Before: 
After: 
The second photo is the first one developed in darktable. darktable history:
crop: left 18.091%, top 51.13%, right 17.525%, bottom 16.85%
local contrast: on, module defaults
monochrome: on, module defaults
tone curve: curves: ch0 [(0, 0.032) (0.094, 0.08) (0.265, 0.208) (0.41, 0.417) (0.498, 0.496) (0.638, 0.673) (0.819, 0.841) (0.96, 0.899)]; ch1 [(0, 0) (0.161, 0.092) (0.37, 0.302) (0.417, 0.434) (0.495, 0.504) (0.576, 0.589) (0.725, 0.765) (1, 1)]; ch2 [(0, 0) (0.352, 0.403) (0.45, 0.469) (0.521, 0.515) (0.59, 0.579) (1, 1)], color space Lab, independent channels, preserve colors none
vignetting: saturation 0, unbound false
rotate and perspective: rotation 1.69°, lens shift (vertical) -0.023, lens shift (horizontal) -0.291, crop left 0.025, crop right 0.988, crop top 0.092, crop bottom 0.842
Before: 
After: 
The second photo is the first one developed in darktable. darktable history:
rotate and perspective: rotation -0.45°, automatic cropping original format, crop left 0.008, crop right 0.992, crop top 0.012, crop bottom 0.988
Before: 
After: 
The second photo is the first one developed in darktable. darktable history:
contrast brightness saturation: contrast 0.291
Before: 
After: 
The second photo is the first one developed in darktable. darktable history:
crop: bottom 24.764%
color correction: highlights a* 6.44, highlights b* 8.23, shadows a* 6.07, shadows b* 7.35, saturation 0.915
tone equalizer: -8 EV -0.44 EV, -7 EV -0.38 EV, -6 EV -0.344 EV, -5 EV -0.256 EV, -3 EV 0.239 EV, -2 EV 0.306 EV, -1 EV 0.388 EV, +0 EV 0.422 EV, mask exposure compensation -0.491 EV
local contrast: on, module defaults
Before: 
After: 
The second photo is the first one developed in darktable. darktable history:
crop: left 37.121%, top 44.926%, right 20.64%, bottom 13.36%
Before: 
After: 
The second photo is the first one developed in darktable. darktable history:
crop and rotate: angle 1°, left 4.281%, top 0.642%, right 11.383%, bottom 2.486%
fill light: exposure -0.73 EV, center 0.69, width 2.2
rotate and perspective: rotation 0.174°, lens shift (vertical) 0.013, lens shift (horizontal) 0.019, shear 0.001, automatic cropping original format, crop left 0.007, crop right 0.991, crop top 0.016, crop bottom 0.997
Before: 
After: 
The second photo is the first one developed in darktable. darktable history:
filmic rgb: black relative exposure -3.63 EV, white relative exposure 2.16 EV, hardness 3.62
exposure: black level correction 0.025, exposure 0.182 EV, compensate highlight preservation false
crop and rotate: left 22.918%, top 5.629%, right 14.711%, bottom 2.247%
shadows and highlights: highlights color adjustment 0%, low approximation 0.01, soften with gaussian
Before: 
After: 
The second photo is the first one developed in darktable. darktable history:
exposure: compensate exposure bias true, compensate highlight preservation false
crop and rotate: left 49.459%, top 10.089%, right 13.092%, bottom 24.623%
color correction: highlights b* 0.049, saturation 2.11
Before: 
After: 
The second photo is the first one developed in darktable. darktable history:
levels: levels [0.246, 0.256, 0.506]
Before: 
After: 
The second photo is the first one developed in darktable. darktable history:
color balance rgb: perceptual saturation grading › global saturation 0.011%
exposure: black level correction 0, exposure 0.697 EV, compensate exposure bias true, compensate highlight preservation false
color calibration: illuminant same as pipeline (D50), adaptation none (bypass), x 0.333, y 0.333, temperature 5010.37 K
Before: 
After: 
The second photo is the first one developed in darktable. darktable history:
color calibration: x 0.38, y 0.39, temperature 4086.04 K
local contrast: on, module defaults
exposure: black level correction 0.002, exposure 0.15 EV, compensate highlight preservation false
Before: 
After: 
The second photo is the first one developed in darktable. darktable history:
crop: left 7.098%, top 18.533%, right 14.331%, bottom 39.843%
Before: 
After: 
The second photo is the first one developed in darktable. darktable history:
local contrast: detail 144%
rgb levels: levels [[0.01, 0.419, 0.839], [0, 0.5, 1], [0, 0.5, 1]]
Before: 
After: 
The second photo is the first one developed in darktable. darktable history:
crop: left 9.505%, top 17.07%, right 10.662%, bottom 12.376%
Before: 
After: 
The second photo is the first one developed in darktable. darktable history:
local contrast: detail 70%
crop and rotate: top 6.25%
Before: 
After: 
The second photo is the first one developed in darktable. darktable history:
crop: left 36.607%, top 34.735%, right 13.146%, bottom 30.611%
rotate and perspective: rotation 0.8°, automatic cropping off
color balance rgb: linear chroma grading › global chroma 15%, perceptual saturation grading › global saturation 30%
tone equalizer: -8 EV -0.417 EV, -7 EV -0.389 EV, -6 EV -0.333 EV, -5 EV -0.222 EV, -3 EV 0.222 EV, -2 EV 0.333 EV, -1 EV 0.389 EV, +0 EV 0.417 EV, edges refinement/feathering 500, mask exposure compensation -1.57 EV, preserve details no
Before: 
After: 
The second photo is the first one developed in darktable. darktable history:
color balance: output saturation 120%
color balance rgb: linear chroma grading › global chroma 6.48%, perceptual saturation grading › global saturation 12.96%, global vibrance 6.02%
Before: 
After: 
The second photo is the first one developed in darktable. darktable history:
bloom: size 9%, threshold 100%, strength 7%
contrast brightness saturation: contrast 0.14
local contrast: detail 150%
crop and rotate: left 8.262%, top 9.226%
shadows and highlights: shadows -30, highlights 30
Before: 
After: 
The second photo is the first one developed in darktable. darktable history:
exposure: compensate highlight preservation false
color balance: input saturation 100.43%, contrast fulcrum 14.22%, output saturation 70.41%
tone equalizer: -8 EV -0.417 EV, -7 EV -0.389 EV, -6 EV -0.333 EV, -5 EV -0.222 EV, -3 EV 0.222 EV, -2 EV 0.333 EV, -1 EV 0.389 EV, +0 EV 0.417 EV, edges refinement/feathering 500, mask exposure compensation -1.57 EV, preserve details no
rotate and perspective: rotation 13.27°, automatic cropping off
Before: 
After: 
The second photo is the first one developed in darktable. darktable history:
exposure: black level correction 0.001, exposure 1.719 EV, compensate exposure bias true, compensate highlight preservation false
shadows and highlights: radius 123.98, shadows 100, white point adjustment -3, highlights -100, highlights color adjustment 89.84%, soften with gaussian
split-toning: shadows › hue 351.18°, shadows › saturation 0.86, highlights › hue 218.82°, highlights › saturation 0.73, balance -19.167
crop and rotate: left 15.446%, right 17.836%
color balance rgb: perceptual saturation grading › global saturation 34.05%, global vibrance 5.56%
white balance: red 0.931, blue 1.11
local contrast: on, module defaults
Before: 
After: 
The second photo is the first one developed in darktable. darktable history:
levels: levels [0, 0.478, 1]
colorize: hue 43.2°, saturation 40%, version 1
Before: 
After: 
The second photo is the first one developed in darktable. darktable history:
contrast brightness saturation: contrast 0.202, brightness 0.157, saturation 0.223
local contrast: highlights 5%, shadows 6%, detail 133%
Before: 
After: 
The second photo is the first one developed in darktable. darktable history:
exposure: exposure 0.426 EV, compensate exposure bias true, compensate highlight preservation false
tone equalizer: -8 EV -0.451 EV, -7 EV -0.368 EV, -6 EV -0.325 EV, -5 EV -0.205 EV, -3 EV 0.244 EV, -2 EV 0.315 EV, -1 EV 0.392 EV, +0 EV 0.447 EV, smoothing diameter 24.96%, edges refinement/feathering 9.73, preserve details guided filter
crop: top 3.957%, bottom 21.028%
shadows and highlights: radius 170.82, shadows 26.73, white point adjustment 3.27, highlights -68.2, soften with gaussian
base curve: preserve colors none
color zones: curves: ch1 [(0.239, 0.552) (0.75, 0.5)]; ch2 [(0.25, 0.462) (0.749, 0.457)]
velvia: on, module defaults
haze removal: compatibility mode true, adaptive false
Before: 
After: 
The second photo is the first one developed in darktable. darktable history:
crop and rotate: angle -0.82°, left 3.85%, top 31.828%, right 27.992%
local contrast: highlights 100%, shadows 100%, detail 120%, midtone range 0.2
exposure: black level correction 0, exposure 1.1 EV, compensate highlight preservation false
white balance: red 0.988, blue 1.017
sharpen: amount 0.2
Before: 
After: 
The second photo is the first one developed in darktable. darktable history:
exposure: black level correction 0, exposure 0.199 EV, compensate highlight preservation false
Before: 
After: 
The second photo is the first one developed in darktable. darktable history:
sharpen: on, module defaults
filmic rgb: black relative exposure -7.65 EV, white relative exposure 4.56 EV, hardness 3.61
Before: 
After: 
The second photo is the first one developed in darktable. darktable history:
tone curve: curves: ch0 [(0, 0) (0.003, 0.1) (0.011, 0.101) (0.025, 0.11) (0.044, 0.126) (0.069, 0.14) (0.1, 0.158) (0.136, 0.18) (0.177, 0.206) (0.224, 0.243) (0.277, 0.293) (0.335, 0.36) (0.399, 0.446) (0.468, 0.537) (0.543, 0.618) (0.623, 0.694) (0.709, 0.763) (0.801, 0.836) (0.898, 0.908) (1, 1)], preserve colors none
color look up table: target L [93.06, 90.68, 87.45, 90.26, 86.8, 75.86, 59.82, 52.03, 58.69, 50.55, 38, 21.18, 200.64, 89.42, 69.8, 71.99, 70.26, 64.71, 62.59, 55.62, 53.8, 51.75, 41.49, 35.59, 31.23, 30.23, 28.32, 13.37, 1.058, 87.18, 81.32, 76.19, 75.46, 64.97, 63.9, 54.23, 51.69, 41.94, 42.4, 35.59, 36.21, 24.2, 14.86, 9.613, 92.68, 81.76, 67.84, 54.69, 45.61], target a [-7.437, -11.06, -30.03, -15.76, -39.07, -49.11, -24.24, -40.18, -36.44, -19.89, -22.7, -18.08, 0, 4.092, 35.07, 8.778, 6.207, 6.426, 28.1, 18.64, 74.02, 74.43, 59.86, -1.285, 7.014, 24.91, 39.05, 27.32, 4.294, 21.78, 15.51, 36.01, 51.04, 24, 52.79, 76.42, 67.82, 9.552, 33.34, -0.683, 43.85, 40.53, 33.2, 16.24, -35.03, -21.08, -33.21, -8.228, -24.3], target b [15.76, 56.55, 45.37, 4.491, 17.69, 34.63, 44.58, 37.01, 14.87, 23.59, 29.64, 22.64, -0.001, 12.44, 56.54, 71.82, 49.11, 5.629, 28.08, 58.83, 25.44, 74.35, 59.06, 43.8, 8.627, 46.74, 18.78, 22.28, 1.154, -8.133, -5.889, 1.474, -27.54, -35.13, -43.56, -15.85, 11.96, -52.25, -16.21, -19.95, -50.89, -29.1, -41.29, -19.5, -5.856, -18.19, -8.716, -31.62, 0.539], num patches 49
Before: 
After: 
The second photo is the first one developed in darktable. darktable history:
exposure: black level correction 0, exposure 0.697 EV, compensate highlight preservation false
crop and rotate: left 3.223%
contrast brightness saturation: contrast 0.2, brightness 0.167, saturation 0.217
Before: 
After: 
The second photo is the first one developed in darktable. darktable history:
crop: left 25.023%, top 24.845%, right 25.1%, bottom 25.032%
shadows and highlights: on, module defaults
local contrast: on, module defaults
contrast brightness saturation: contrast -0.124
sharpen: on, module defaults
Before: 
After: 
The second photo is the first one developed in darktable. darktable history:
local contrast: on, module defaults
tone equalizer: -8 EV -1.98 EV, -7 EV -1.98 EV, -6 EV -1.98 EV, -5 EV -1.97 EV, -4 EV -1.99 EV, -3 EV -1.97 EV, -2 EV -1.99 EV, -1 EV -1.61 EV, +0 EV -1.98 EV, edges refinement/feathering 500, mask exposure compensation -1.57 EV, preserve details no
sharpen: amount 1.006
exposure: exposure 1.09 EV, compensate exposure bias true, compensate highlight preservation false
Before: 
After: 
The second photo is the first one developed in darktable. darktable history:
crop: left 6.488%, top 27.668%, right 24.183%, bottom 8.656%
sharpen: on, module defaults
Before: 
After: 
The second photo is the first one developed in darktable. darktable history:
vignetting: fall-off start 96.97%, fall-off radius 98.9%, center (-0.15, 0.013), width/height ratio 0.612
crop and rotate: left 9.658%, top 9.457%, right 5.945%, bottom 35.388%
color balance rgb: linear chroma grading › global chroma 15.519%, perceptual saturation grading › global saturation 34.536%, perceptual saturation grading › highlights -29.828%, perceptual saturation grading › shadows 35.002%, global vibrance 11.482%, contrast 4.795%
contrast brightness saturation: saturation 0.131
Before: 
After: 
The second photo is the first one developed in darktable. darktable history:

§ §

_Brief:_ Reproduce the lines from the very first one down to the line containing "rotate and perspective: rotation 1.69°, lens", with that line included. Give only those lines and keep every character unchanged.

_Response for this exercise:_
Before: 
After: 
The second photo is the first one developed in darktable. darktable history:
crop: left 18.091%, top 51.13%, right 17.525%, bottom 16.85%
local contrast: on, module defaults
monochrome: on, module defaults
tone curve: curves: ch0 [(0, 0.032) (0.094, 0.08) (0.265, 0.208) (0.41, 0.417) (0.498, 0.496) (0.638, 0.673) (0.819, 0.841) (0.96, 0.899)]; ch1 [(0, 0) (0.161, 0.092) (0.37, 0.302) (0.417, 0.434) (0.495, 0.504) (0.576, 0.589) (0.725, 0.765) (1, 1)]; ch2 [(0, 0) (0.352, 0.403) (0.45, 0.469) (0.521, 0.515) (0.59, 0.579) (1, 1)], color space Lab, independent channels, preserve colors none
vignetting: saturation 0, unbound false
rotate and perspective: rotation 1.69°, lens shift (vertical) -0.023, lens shift (horizontal) -0.291, crop left 0.025, crop right 0.988, crop top 0.092, crop bottom 0.842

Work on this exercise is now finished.